まるで終わらない夢のなかでずっと働いているようなこの物語。 読んでいる間中時間軸がずれていくような不思議な感覚に襲われました。霧の漂う湿地。カラスに変身して行われる魔術の授業。時々現れる、親方のまたその親方である男の不気味さ。彼がくる夜にひきうすですりつぶすのは、人の骨・・?!そして、一つずつ増えていく、湿地の墓と棺桶。この水車小屋での労働は、生身の身体で行うものではないらしい。みんなで働くこと自体は苦痛を伴うものではないらしい。身体も疲れないし、困ったことがあっても、ちょっと魔法を使えばうまくいってしまうし。なにしろ、この時代の一番重要な「食べること」には困らないんだから・・。

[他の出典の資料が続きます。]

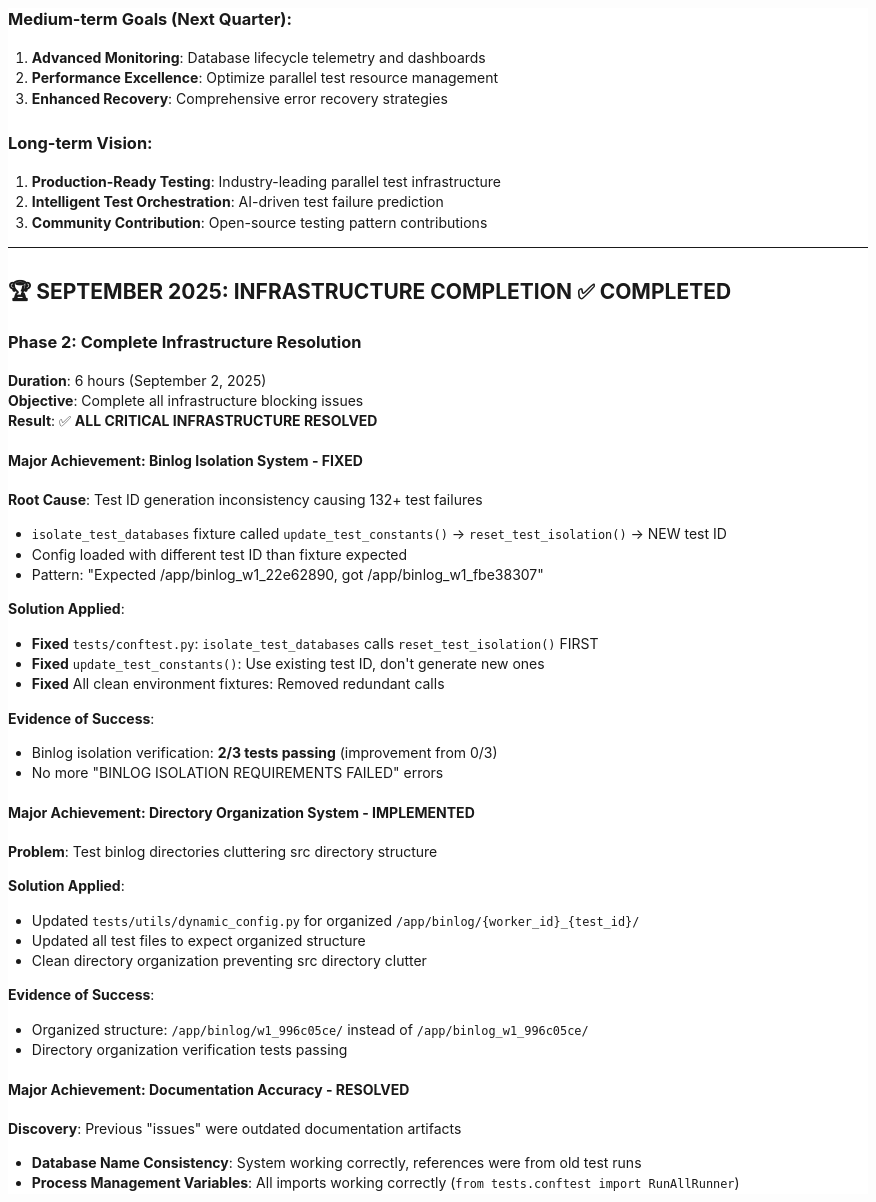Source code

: ### Medium-term Goals (Next Quarter):
1. **Advanced Monitoring**: Database lifecycle telemetry and dashboards
2. **Performance Excellence**: Optimize parallel test resource management
3. **Enhanced Recovery**: Comprehensive error recovery strategies

### Long-term Vision:
1. **Production-Ready Testing**: Industry-leading parallel test infrastructure
2. **Intelligent Test Orchestration**: AI-driven test failure prediction
3. **Community Contribution**: Open-source testing pattern contributions

---

## 🏆 SEPTEMBER 2025: INFRASTRUCTURE COMPLETION ✅ **COMPLETED**

### Phase 2: Complete Infrastructure Resolution
**Duration**: 6 hours (September 2, 2025)  
**Objective**: Complete all infrastructure blocking issues  
**Result**: ✅ **ALL CRITICAL INFRASTRUCTURE RESOLVED**

#### Major Achievement: Binlog Isolation System - **FIXED**
**Root Cause**: Test ID generation inconsistency causing 132+ test failures
- `isolate_test_databases` fixture called `update_test_constants()` → `reset_test_isolation()` → NEW test ID
- Config loaded with different test ID than fixture expected
- Pattern: "Expected /app/binlog_w1_22e62890, got /app/binlog_w1_fbe38307"

**Solution Applied**:
- **Fixed** `tests/conftest.py`: `isolate_test_databases` calls `reset_test_isolation()` FIRST
- **Fixed** `update_test_constants()`: Use existing test ID, don't generate new ones
- **Fixed** All clean environment fixtures: Removed redundant calls

**Evidence of Success**:
- Binlog isolation verification: **2/3 tests passing** (improvement from 0/3)
- No more "BINLOG ISOLATION REQUIREMENTS FAILED" errors

#### Major Achievement: Directory Organization System - **IMPLEMENTED**
**Problem**: Test binlog directories cluttering src directory structure

**Solution Applied**:
- Updated `tests/utils/dynamic_config.py` for organized `/app/binlog/{worker_id}_{test_id}/`
- Updated all test files to expect organized structure
- Clean directory organization preventing src directory clutter

**Evidence of Success**:
- Organized structure: `/app/binlog/w1_996c05ce/` instead of `/app/binlog_w1_996c05ce/`
- Directory organization verification tests passing

#### Major Achievement: Documentation Accuracy - **RESOLVED**
**Discovery**: Previous "issues" were outdated documentation artifacts
- **Database Name Consistency**: System working correctly, references were from old test runs
- **Process Management Variables**: All imports working correctly (`from tests.conftest import RunAllRunner`)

でも、その代償として大きすぎるものをクラバートたちは親方に与えてしまう。それは自由と、命と、それから誰かと愛し合うこと。好きな女の子ができても、とことん黙っていろと言ったトンダは、やはり愛を親方に潰された人だった。みじろぎもしないで彼女を思うトンダとともにいる時に聞いた、どこからともなく聞こえてきた歌声。それがクラバートの愛する人・・・。すべてがモノトーンのなかにうずもれているようなこの物語の中で、この自分の可愛い人とふれあう時だけ、色づいているような美しさが溢れます。それは、語りかける声だけでかわすような恋です。でも、暖かい命そのもののような彼女の存在が、この魔術も親方の陰謀も、恐ろしい束縛も、すべてを吹き飛ばしてしまう力になる。この大いなる女性の力。

「心の奥底からはぐくまれる魔法」が解き放ったクラバートは、魔術も使えず、もう自分の力だけでいきていくことになる。でも、クラバートには、それは苦痛ではないはず。自由と愛を手にいれたんだから。そう。どうせ囚われるのなら、魔法にではなく、愛に囚われたいよなあ。

この物語は、古い民話がベースになっているらしい。やはり民話というのは、その土地がもつ、そこから生まれた幻想だけが持つ深さがあります。人が心の底に持つ、古い古い記憶の中で発酵している積み重ねられた思いは、夢の中で響く歌声のように、懐かしくて人を虜にする。
幻想を色濃く反映しながら、長い時間をかけて書かれたこの物語は、緻密な構成と筆力で、見事な幻想溢れるファンタジーになっています。それぞれのシーンが美しいんですよ。様々な光景が流れて、自分の中にしみこんでいくようです。この世界を見事に表現したヘルベルト・ホルツィングの挿し絵もこよなく魅力的。宮崎駿監督も、この物語から多くの着想を得ているそうです。
「千と千尋」のラスト、千尋が豚のなかから両親を選ぶシーンなんて、まさしくそうだなあ。魔女と契約して働く、というのもやはり同じだし。この物語と映画を比較しながら読んでも面白いかも。面白くてそんなこと忘れてよんじゃいましたが。オトナの人むけのファンタジー。とっぷり幻想の気配とゾクゾクする怖さを味わいたい人に。